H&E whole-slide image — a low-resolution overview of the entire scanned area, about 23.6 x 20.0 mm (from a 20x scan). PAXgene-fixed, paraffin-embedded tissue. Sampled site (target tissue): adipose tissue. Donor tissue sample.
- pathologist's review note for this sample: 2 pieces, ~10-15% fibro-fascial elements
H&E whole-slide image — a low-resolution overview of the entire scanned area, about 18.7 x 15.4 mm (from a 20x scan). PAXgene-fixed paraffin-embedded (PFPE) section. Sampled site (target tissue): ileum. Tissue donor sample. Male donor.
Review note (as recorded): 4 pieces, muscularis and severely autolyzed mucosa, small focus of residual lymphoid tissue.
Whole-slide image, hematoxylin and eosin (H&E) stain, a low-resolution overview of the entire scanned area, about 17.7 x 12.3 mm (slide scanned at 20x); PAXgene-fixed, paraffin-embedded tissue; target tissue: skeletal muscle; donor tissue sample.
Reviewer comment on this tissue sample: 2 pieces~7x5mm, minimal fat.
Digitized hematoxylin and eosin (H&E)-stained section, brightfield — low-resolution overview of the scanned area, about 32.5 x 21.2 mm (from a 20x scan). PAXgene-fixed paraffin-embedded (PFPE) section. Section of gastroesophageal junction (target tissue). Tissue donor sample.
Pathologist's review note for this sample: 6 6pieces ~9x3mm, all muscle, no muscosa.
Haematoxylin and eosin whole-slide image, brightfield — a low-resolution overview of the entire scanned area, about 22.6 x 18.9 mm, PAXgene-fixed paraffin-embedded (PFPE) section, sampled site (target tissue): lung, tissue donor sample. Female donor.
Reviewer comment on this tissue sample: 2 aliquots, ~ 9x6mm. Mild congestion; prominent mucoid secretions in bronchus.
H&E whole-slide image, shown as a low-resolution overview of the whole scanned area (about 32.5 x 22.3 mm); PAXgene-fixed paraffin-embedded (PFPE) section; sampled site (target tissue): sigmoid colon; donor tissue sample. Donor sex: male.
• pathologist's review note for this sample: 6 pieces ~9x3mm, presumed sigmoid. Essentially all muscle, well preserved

**********

What you will do
Would you please write out all the entries exactly?

Answer for this exercise
H&E whole-slide image — a low-resolution overview of the entire scanned area, about 23.6 x 20.0 mm (from a 20x scan). PAXgene-fixed, paraffin-embedded tissue. Sampled site (target tissue): adipose tissue. Donor tissue sample.
- pathologist's review note for this sample: 2 pieces, ~10-15% fibro-fascial elements
H&E whole-slide image — a low-resolution overview of the entire scanned area, about 18.7 x 15.4 mm (from a 20x scan). PAXgene-fixed paraffin-embedded (PFPE) section. Sampled site (target tissue): ileum. Tissue donor sample. Male donor.
Review note (as recorded): 4 pieces, muscularis and severely autolyzed mucosa, small focus of residual lymphoid tissue.
Whole-slide image, hematoxylin and eosin (H&E) stain, a low-resolution overview of the entire scanned area, about 17.7 x 12.3 mm (slide scanned at 20x); PAXgene-fixed, paraffin-embedded tissue; target tissue: skeletal muscle; donor tissue sample.
Reviewer comment on this tissue sample: 2 pieces~7x5mm, minimal fat.
Digitized hematoxylin and eosin (H&E)-stained section, brightfield — low-resolution overview of the scanned area, about 32.5 x 21.2 mm (from a 20x scan). PAXgene-fixed paraffin-embedded (PFPE) section. Section of gastroesophageal junction (target tissue). Tissue donor sample.
Pathologist's review note for this sample: 6 6pieces ~9x3mm, all muscle, no muscosa.
Haematoxylin and eosin whole-slide image, brightfield — a low-resolution overview of the entire scanned area, about 22.6 x 18.9 mm, PAXgene-fixed paraffin-embedded (PFPE) section, sampled site (target tissue): lung, tissue donor sample. Female donor.
Reviewer comment on this tissue sample: 2 aliquots, ~ 9x6mm. Mild congestion; prominent mucoid secretions in bronchus.
H&E whole-slide image, shown as a low-resolution overview of the whole scanned area (about 32.5 x 22.3 mm); PAXgene-fixed paraffin-embedded (PFPE) section; sampled site (target tissue): sigmoid colon; donor tissue sample. Donor sex: male.
• pathologist's review note for this sample: 6 pieces ~9x3mm, presumed sigmoid. Essentially all muscle, well preserved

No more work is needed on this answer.